The EU Commission has designated a list of permissible nutrients called ‘The Positive List.’ Specialist vitamin manufactures have expressed concern that their products containing organic ingredients, excluded from the ‘List’, are being compromised by synthetic or inorganic equivalents that are on the ‘List.’ All attempts to include a number of organic vitamins and minerals have been refused. Not only that, but to register their high quality products for sale could cost up to £250,00 per nutrient plus evidence of their safety. All nutrients must be paid for and registered by August 2005, putting small, large and medium suppliers of food supplements under intense pressure.


Maximum doses or Recommended Daily Allowance (RDA) for vitamins and minerals will be negotiated over the next 18 months. Levels are to be set by the EU Scientific Committee to Food (SCF), who are not accountable to any government or parliament and have banned 300 nutrients so far (See box 1). Two commonly occurring vitamins, which have a wealth of scientific study to support their validity, are vitamin C and vitamin B6. The ANH fear RDA doses will be rendered so low that consumers will have to buy much more of the product to receive their current nutritional dose or that they might disappear from the shelves altogether.

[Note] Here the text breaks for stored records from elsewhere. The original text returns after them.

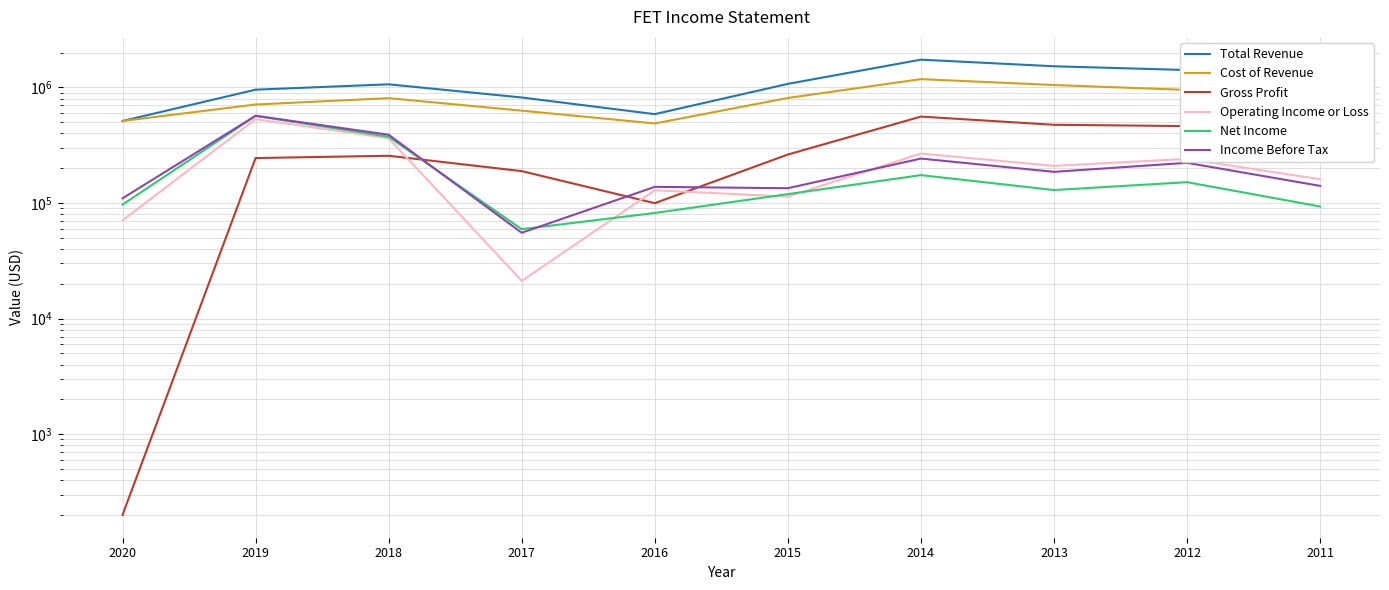

Is it true that Net Income equals 260059 at 2014?

False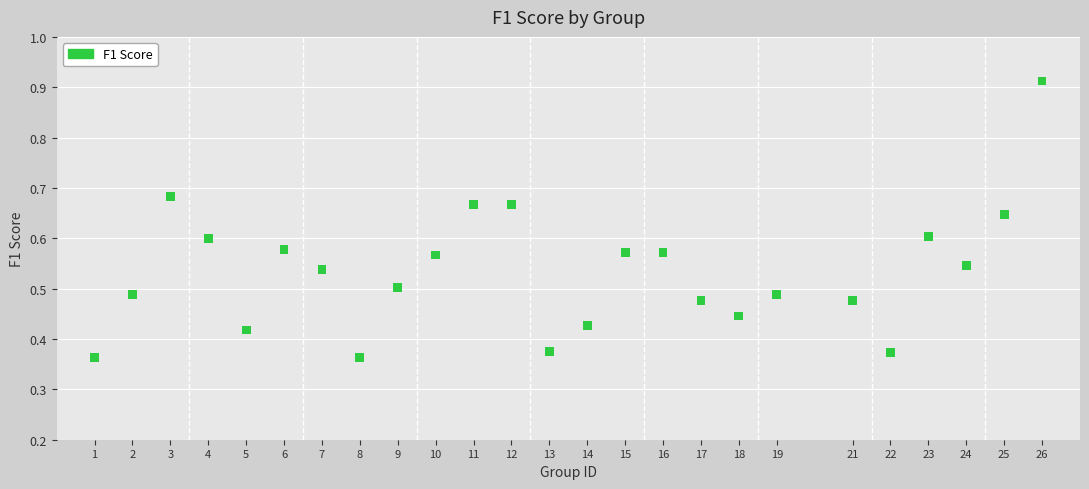

What is the range of X values (max minus min)?

25.0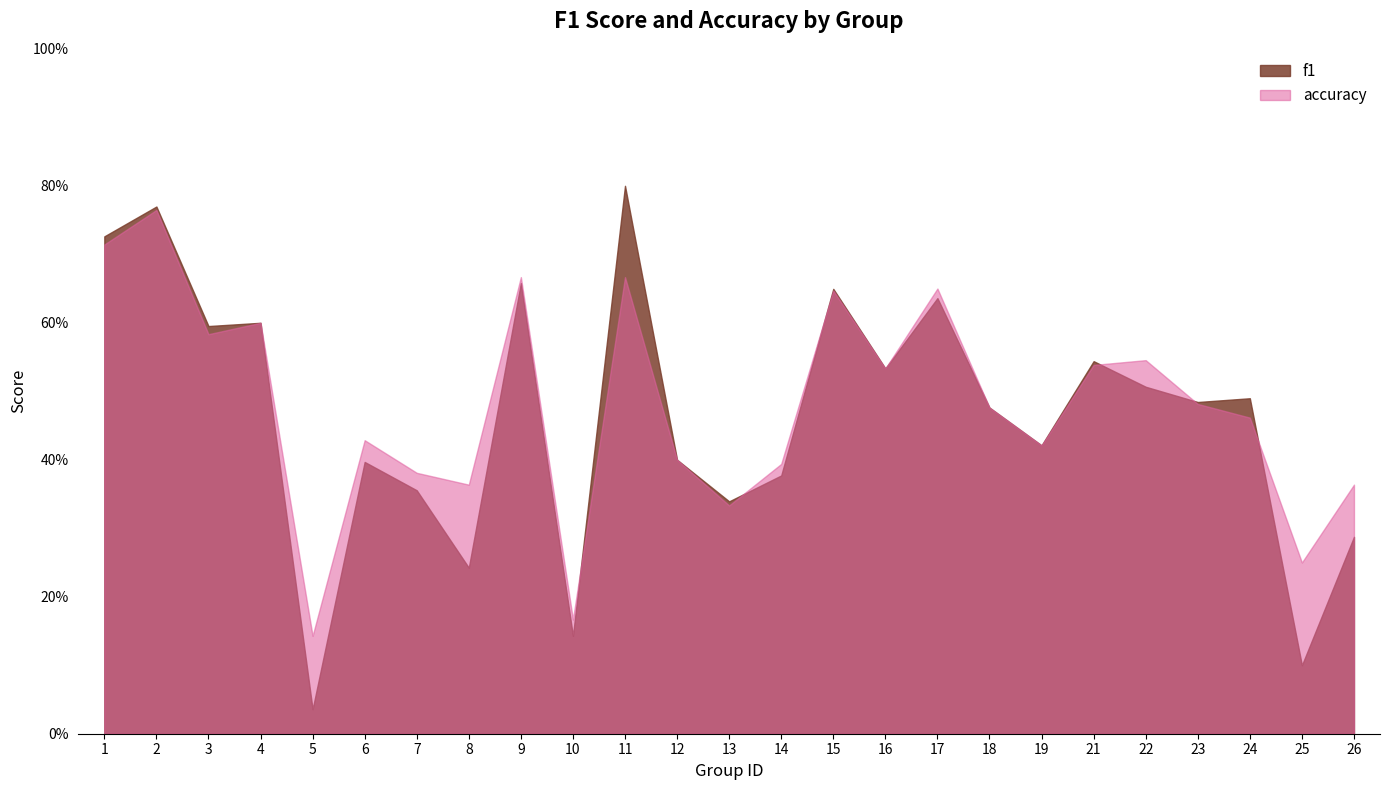

Reading left to right, list all the values displayed in this chart.

f1: 1=0.7	2=0.8	3=0.6	4=0.6	5=0.0	6=0.4	7=0.4	8=0.2	9=0.7	10=0.1	11=0.8	12=0.4	13=0.3	14=0.4	15=0.6	16=0.5	17=0.6	18=0.5	19=0.4	21=0.5	22=0.5	23=0.5	24=0.5	25=0.1	26=0.3
accuracy: 1=0.7	2=0.8	3=0.6	4=0.6	5=0.1	6=0.4	7=0.4	8=0.4	9=0.7	10=0.2	11=0.7	12=0.4	13=0.3	14=0.4	15=0.6	16=0.5	17=0.7	18=0.5	19=0.4	21=0.5	22=0.5	23=0.5	24=0.5	25=0.2	26=0.4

4. Registration of Pesticides

Like the three preceding examples, the EU directive requiring the registration of pesticides is promoted on a consumer protection basis, which is hard to argue against. And yet again, the casualties of this ‘reasonable’ policy have been the smaller producers, often providing products that were suitable for organic gardening.

One such was Rotenone, commonly sold in the form of Derris dust. It was made from the dried roots of a Southeast Asian plant, and provided control of sap sucking pests. Like all pesticides, there were health concerns around its use, and it may have eventually been banned anyway as so many ‘traditional’ pesticides have been, but in the case of Derris, it was removed from the market because the small manufacturer couldn’t afford the registration cost.

Another natural product that has suffered from this EU directive is Armillatox – manufactured from plant compounds, it was originally used in gardens as an effective control for fungi, such as the highly destructive honey fungus. The manufacturers website says:

Under European legislation the active ingredients of all pesticides have to be reviewed, the cost of raising the data for the review is estimated to be £3 million – to a small company the cost is prohibitive. Therefore as from 25th July 2003, Armillatox has become ‘Armillatox Soap Based Outdoor Cleaner‘ so taking it out of the pesticides regulations – the formulation remains the same.

Regardless of your views on pesticides, these are yet further examples of EU directives giving big-business a competitive edge.

This, in part, is why I will be voting to leave the EU on June the 23rd.


5 thoughts on “Why the EU is bad for herbs, supplements and vegetable seeds”

  1. Thank you for writing this. I am aGAPS practitioner too, and it has at last given me some kind of a ground from which to respond to the stay or leave campaign. I care about the remedies and plants we are allowed to use (I am also a Kinesiologist)(, and I hate big Pharma the way they take us away from resourcing ourselves with our own knowledge of medecines that work and wisdom that continues to count down the ages.
    This rocks, and I’m voting to leave! Blessings to you xx

  2. Thank you for sharing. I think similar stories can be told across many industries – it’s true for mine.

    • Thank you Pamela, I hope it helped to inform your decision at the referendum. Do let me know what you think of the other articles on my blog.

  3. The EU is bad for everything except its employees, contractors and the corrupt, self-serving politicians that promote it.